Over the 3 years of the study the total number of plants increased, while the number of infestations decreased. Based on visual inspection of the detailed maps, the fewer infestations was due to previously smaller infestations connecting and becoming larger infestations in successive years. The downward trend in the number of infestations with a single plant supports this idea. The increase in the number of plants is consistent with the strong ability of purple loosestrife to produce thousands and thousands of seeds [1]. An increase in rainfall in August 2018 [17] could have contributed to the larger increase in number of plants from 2018 to 2019 as seeds would spread and be more likely to germinate with increased water availability [18, 19]. Yakimowski et al. [20] also found that the seed bank within invaded wetlands contained enormous numbers of purple loosestrife seeds (several hundred thousand/m2) and suggested that only environmental variations changed the emergence of seeds within an invaded wetland. Inconsistent weather patterns between years in our study is likely a factor of higher increases between 2018 and 2019, but is unlikely to be the main cause of increase in number of plants and size of invasions.
Infestations grew larger inside wetlands compared to outside wetlands along roadsides, particularly in the ditches along the roads, which is to be expected given the preference purple loosestrife has for germinating seeds in moist soil after being dispersed by water [1]. The ephemeral nature of water in ditches alongside the road has allowed the infestations to sustain themselves and grow larger in wetter years given their likely substantial seedbank [11]. The concern is the spread in small numbers along roadsides in ditches connecting wetlands will lead to invasions in all wetlands over time.

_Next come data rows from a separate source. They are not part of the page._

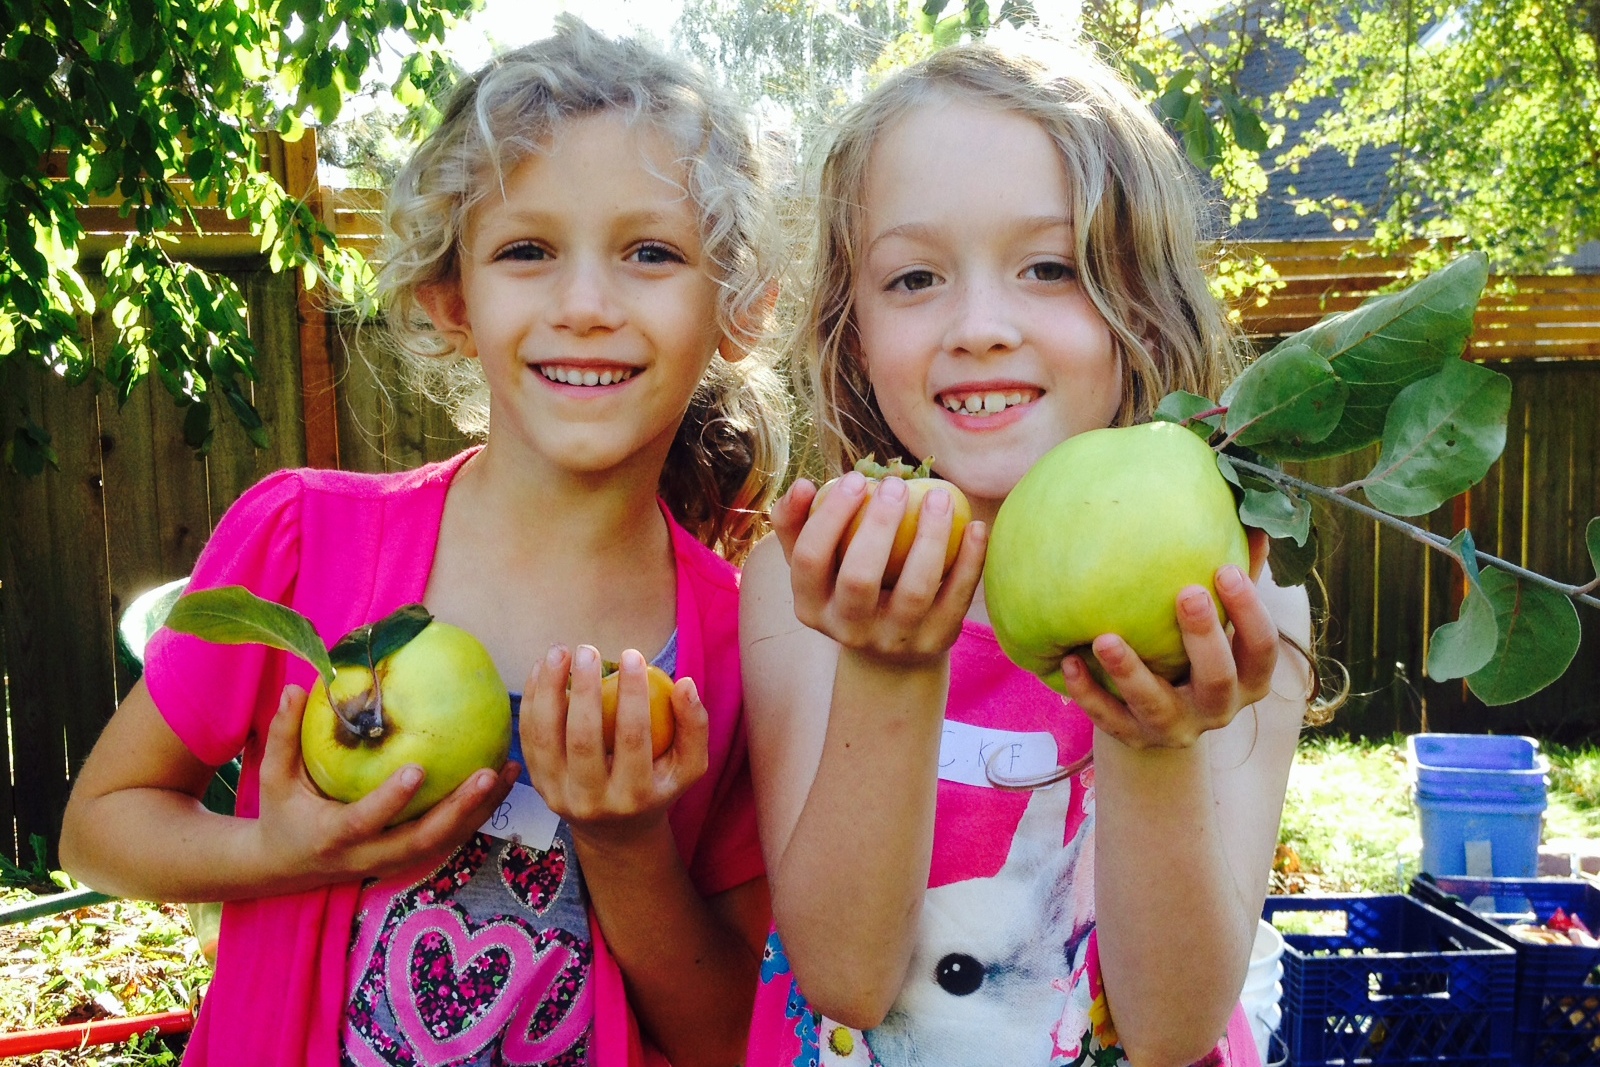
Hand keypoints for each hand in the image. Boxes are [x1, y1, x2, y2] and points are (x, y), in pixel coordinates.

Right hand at [251, 685, 518, 884]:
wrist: (283, 867)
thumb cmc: (281, 814)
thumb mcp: (273, 778)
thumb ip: (282, 736)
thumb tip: (297, 688)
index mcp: (333, 835)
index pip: (365, 820)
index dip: (391, 800)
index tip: (417, 770)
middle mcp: (368, 854)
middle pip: (422, 841)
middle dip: (459, 811)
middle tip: (488, 774)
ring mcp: (391, 861)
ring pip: (443, 844)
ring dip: (479, 813)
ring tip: (508, 772)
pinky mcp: (407, 859)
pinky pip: (447, 840)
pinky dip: (476, 815)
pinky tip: (501, 782)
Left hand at [520, 645, 708, 843]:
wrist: (616, 830)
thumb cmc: (658, 785)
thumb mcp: (688, 766)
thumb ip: (694, 726)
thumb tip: (685, 683)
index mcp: (635, 797)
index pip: (634, 739)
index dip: (633, 695)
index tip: (632, 654)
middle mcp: (592, 802)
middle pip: (582, 740)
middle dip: (584, 689)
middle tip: (588, 649)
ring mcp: (559, 795)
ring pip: (545, 738)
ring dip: (548, 690)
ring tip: (559, 651)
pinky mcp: (538, 785)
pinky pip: (529, 738)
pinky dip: (532, 701)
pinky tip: (542, 669)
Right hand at [772, 473, 985, 664]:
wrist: (889, 653)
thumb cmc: (846, 586)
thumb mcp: (818, 565)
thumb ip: (800, 524)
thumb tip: (804, 485)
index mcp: (811, 606)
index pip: (811, 559)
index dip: (830, 516)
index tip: (855, 479)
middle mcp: (848, 629)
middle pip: (859, 578)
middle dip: (877, 526)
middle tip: (895, 485)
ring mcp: (894, 640)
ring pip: (914, 590)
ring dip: (930, 538)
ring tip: (940, 497)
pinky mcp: (934, 642)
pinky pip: (955, 599)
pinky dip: (969, 562)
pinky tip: (975, 526)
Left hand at [1062, 530, 1278, 749]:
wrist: (1158, 723)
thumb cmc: (1193, 655)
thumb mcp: (1220, 627)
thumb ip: (1236, 579)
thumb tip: (1253, 520)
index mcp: (1248, 679)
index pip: (1261, 648)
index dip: (1249, 612)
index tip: (1225, 569)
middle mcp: (1217, 709)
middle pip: (1218, 678)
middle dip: (1203, 638)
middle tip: (1186, 594)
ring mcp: (1175, 728)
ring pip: (1156, 705)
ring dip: (1130, 672)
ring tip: (1105, 638)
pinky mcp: (1133, 738)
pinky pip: (1109, 718)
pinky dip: (1088, 692)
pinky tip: (1068, 661)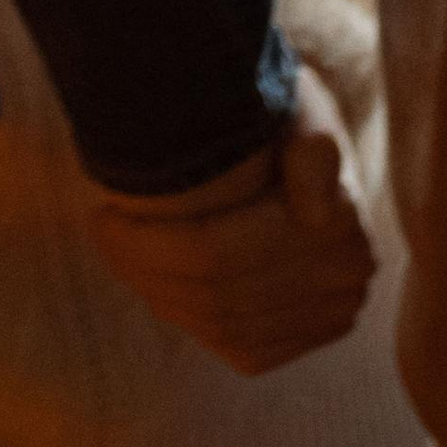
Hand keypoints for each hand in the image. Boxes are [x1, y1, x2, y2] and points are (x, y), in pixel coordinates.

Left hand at [90, 68, 376, 377]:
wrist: (295, 136)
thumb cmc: (272, 107)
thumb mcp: (288, 102)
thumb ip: (307, 147)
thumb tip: (315, 214)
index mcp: (341, 219)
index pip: (214, 254)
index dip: (146, 243)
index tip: (104, 212)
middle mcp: (346, 280)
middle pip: (214, 295)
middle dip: (142, 268)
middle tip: (100, 230)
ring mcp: (327, 316)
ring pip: (220, 324)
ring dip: (156, 292)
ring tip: (118, 251)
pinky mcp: (305, 338)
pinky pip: (234, 344)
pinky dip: (188, 316)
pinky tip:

Further, the width of the road should be an impediment to the natural spread of purple loosestrife, as its seeds rarely spread independently beyond 10 m [1]. However, culverts that carry water under the road create another mechanism for spreading purple loosestrife between wetlands. We found that purple loosestrife infestations were found more frequently at culverts and more frequently on both sides of the road next to culverts compared to random sites along the route. This suggests that culverts are increasing the spread, potentially into new areas. Wilcox [4] also found that culverts under the New York State Thruway increased the spread of purple loosestrife along the highway, rather than from sites outsides the road corridor.
The analysis of adjacent polygons failed to reveal a directional spread of purple loosestrife due to mowing, despite [4] demonstrating that adjacent polygons containing infestations increased the likelihood of infestation. Our original goal to determine if mowing along the highway was promoting the spread of purple loosestrife was inconclusive. This could be due to the relatively large size of the polygons in the analysis compared to very small infestations. It was not practical to examine individual infestations and examine spread from year to year to capture individual population spread, as infestations merged, or possibly spread naturally in both directions. It is likely that water availability and proximity to wetlands more strongly affected the spread of purple loosestrife. As wetlands were spaced throughout the study area (71 of 186 polygons contained wetlands), each was providing a source for infestations to increase in density and likely to spread out from that location based on movements of water (e.g., culverts or ditches) rather than solely by being mowed. In addition, the local NYS DOT office (James Ayers, personal communication Mar 2021) described the patterns of mowing as twice each summer spread throughout the region, so each area gets mowed at slightly different times of the summer. For example, it is possible that regions with high infestations have previously been mowed when the seeds were ready to spread, while in other parts of the study, mowing might have been done prior to seed being set. We recommend that avoiding any increase in the spread to uninvaded wetlands should be the goal of any management because substantial seeds throughout infested wetlands were reported, even in parts of the wetland without obvious plant growth [17].
Thomas and Moloney [16] predicted invasions of wetlands based on local landcover variation. While their study was predominantly in an urban area centered around St. Paul/Minneapolis, the variations of land use have implications for our study. The mixture of lawns and state-mowed roadsides creates a variation where the spread of purple loosestrife is stopped by unsuitable habitat (lawns). Finer scale analysis and the inclusion of individual lawns as possible breaks in spread could reveal the connection between mowing and spread of purple loosestrife.
While controlling spread through mowing is one strategy, controlling the overall infestation with other management strategies, including biological controls, has had some success and has been well studied [10, 21, 22]. We did track the presence of herbivory across the study area and found some clusters of likely areas with beetles, though no beetles were seen in the first 2 years of the study (beetles emerge and generally complete their life cycle prior to the emergence of inflorescence). In 2018 we began to release Galerucella sp. beetles at one of the wetlands and have been monitoring these sites biannually since. In 2019, we propagated several thousand Galerucella calimerensis L. beetles at SUNY Potsdam according to methods by Rowell [23]. We intend to continue monitoring any released beetles at the largest infestations.